In total, the blockchain ran over 100 miners and processed 219 block broadcasts. Over 70% of those blocks became immutable — agreed upon by all participants — demonstrating the system’s ability to reach consensus despite the randomness of quantum computation. Efficiency was measured by how many blocks joined the strongest chain. Chains using confidence-based validation showed significantly higher efficiency than those using simple binary validation.
Near-Term Quantum Application
The quantum blockchain presents a path forward for reducing the environmental cost of digital currencies. It also provides a practical incentive for deploying early quantum computers, even before they become fully fault-tolerant or scalable.
In this architecture, the cost of quantum computing — not electricity — becomes the bottleneck. That could shift mining centers away from regions with cheap energy and toward countries or institutions with advanced quantum computing infrastructure.
The researchers also argue that this architecture offers broader lessons. For example, unlike theoretical models that rely on quantum teleportation or fault-tolerant hardware, their blockchain runs on noisy intermediate-scale quantum (NISQ) devices available today.
“Beyond serving as a proof of concept for a meaningful application of quantum computing, this work highlights the potential for other near-term quantum computing applications using existing technology,” the researchers write.
Limitations and Future Work
The system is still a prototype, and hurdles remain before a quantum blockchain could be deployed commercially.
One of the major limitations, as mentioned, is cost. Quantum computing time remains expensive and limited in availability, even as energy use is reduced. At present, quantum PoQ may not be economically viable for large-scale deployment. As progress continues in quantum computing, those costs may be mitigated, the researchers suggest.
D-Wave machines also use quantum annealing — a different model from the quantum computing platforms pursued by companies like IBM and Google. Quantum annealers offer valuable capabilities for certain types of problems, though their use is currently more specialized compared to gate-based quantum systems.
There’s also the challenge of security. Classical blockchains rely on deterministic cryptographic hashes. The probabilistic nature of quantum hashes means that consensus must account for uncertainty. Although the researchers designed a system that adapts to this, it adds complexity and may require additional safeguards.
Looking forward, the researchers suggest integrating more sophisticated quantum features such as entanglement witnesses or shadow tomography to improve spoof resistance. They also propose using smaller, classically simulable problems to benchmark and calibrate QPUs.
ArXiv is a pre-print server, which means the work has not been officially peer reviewed.
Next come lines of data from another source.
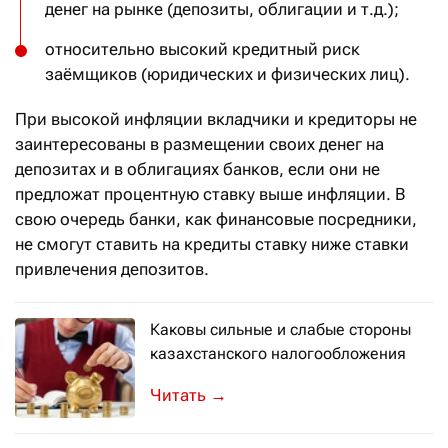
денег на рынке (депозиты, облигации и т.д.);
относительно высокий кредитный риск
заёмщиков (юридических и физических лиц).
При высокой инфляции вкладчики и кредиторы не
заинтересованы в размещении своих денег на
депозитах и в облигациях банков, если они не
предложат процентную ставку выше инфляции. В
свою очередь банки, как финансовые посредники,
не смогут ставить на кредиты ставку ниже ставки
привлечения депозитов.
Каковы сильные и слабые стороны
казахстанского налогообложения
Doing Business 2018: обзор изменени
→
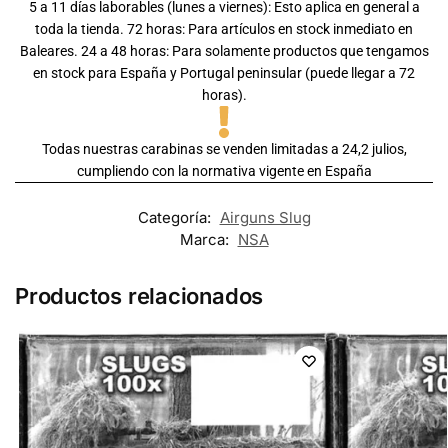
5 a 11 días laborables (lunes a viernes): Esto aplica en general a
toda la tienda. 72 horas: Para artículos en stock inmediato en
Baleares. 24 a 48 horas: Para solamente productos que tengamos
en stock para España y Portugal peninsular (puede llegar a 72
horas).
Todas nuestras carabinas se venden limitadas a 24,2 julios,
cumpliendo con la normativa vigente en España
Categoría:
Airguns Slug
Marca:
NSA
Productos relacionados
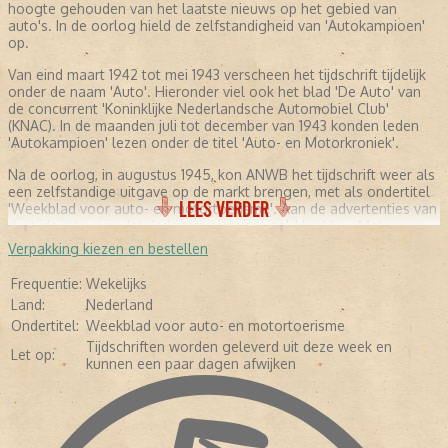
hoogte gehouden van het laatste nieuws op het gebied van
auto's. In de oorlog hield de zelfstandigheid van 'Autokampioen'
op.
Van eind maart 1942 tot mei 1943 verscheen het tijdschrift tijdelijk
onder de naam 'Auto'. Hieronder viel ook het blad 'De Auto' van
de concurrent 'Koninklijke Nederlandsche Automobiel Club'
(KNAC). In de maanden juli tot december van 1943 konden leden
'Autokampioen' lezen onder de titel 'Auto- en Motorkroniek'.
Na de oorlog, in augustus 1945, kon ANWB het tijdschrift weer als
een zelfstandige uitgave op de markt brengen, met als ondertitel
LEES VERDER
'Weekblad voor auto- en motortoerisme'. Aan de advertenties van
destijds is te zien dat de lezers niet veel geld hadden. Met name
professionele garages adverteerden met hun diensten. Daarnaast
Verpakking kiezen en bestellen
werd de motorolie aangeprezen. In de jaren zeventig werd de
eerste 'Kampioen' in kleur gedrukt. Tevens kwam er meer geld vrij
Frequentie:
Wekelijks
voor het testen van auto's en meer fotografie. De redactie
Land:
Nederland
besloot zich meer te gaan richten op mensen met kennis van
Ondertitel:
Weekblad voor auto- en motortoerisme
auto's. Hierdoor werd het blad minder geschikt voor leken. Vijftien
jaar later (in 1985) verscheen het tijdschrift in full color en in de
Tijdschriften worden geleverd uit deze week en
Let op:
jaren negentig werd gebruikgemaakt van glossy-papier. Inmiddels
kunnen een paar dagen afwijken
werd 'Autokampioen' nog maar tweewekelijks uitgebracht. Ook de
ondertitel verdween. De redactie hield de lezers nog steeds op de
hoogte door testverslagen van de nieuwste modellen te
publiceren, informatie te geven over occasions, experts aan het
woord laten en reportages over klassiekers en prototypes te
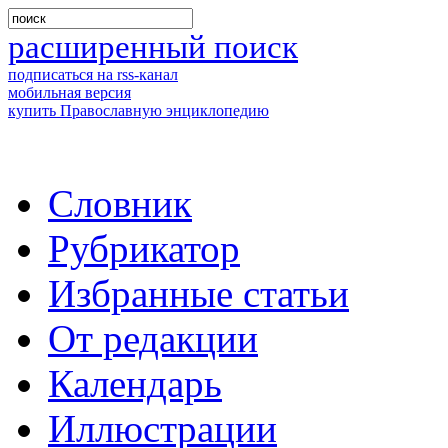
расширенный поиск
подписаться на rss-канал
мобильная версия
купить Православную энциклопедию
Словник
Рубрикатор
Избранные статьи
От редакции
Календарь
Иллюстрации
Researchers often use pre-prints to gain feedback on their work quickly, especially in fast-changing fields such as quantum computing. However, official peer-review research is the gold standard of the scientific method.
The research team included Mohammad H. Amin, Jack Raymond, Daniel Kinn, Firas Hamze, Kelsey Hamer, Joel Pasvolsky, William Bernoudy, Andrew D. King, and Samuel Kortas, all of D-Wave Quantum Inc.